AI agents are already doing real economic work. They book travel, manage subscriptions, rebalance portfolios, and pay other software for outputs. As that work expands, the financial system they sit on top of starts to matter. And the system humans use, the one made of banks, card networks, and brokerages, was not built to serve actors that are not people.
The mismatch between banks and bots
Banks operate on a model that assumes a single accountable human signer. KYC ties accounts to people. Disputes assume intent. Settlement runs on batch windows tied to business hours. Authentication relies on phone numbers, biometrics, and other artefacts of human bodies. Strip those away and the bank cannot do its job.
You can layer agents on top with custodial wrappers, OAuth tokens, virtual cards, and shared credentials. People are trying. But every workaround leaves the same gap: the system still treats the agent as a proxy for a person, not as a participant in its own right. That is fine for narrow use cases. It breaks at scale.
Onchain rails were always agent ready
Smart contracts do not care whether the address calling them belongs to a person or a script. Settlement is final, programmable, and continuous. There are no business hours, no batch windows, no shared credentials to leak. Permissions can be granted, scoped, revoked, or sub-delegated in code rather than in legal agreements that nobody reads.
This was not designed for agents. It just happens to fit them better than anything else available. The same properties that early crypto enthusiasts argued for, censorship resistance, programmability, openness, are also the properties software actors need to function. The agent economy will not pick onchain rails because of ideology. It will pick them because they work.
The self-custody question gets sharper
Once agents start moving real money, the question of who holds the keys gets more urgent, not less. An agent that custodies user funds is a single point of failure. An agent that asks a custodian for permission introduces latency, gatekeepers, and another party to trust. Neither is acceptable for the work agents will be expected to do.

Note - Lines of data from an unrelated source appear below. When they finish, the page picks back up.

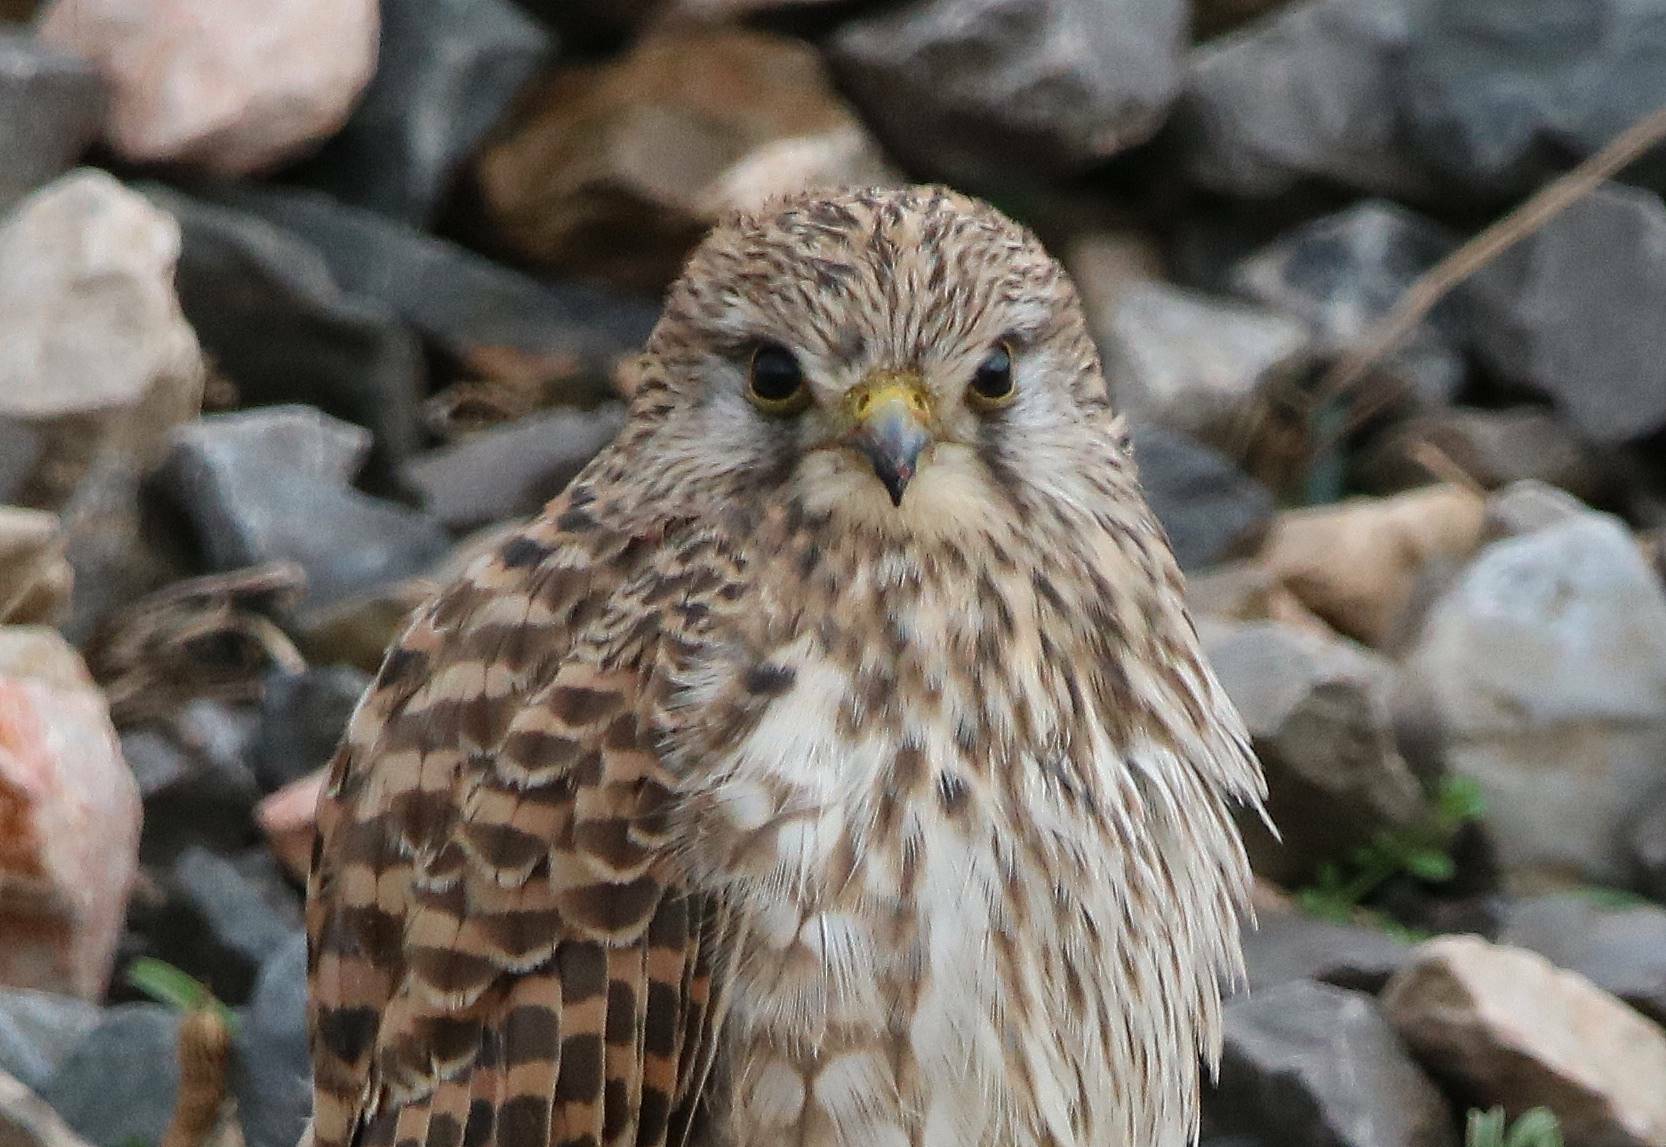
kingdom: Animalia
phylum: Chordata
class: Aves
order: Falconiformes
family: Falconidae
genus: Falco
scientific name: Falco tinnunculus
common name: Common kestrel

The model that survives is the one that already exists onchain: delegation. The user keeps the keys. The agent gets a permission, with limits the user defines. The agent acts within those limits and only those limits. Nothing in the bank stack works that way. Almost everything onchain can.
What this means for builders right now
If you are building agents that need to handle value, the rails question is no longer abstract. Custodial wrappers are a temporary patch. Banking-as-a-service vendors are not going to retrofit themselves around software actors fast enough. The serious infrastructure is being built onchain because that is where the constraints already line up.
This is what we are building at CoinFello: a permissioned execution layer where agents act on behalf of users, with delegated authority, hardware-isolated keys, and full transparency on every transaction. Not because onchain is fashionable, but because it is the only place an agent can do meaningful financial work without either holding your keys or being gated by a custodian.
The quiet migration
The shift will not feel dramatic. There will be no day when banks announce they are closing to agents. Instead, more and more of the financial work that humans used to do themselves will be handled by software. That work will need somewhere to live. The rails that fit will quietly absorb it, and the rails that do not fit will keep doing what they have always done, just for a shrinking share of activity.
If the next billion users of the financial system are software, the question is not whether they will use onchain rails. It is what those rails should look like, and who is going to take responsibility for building them well.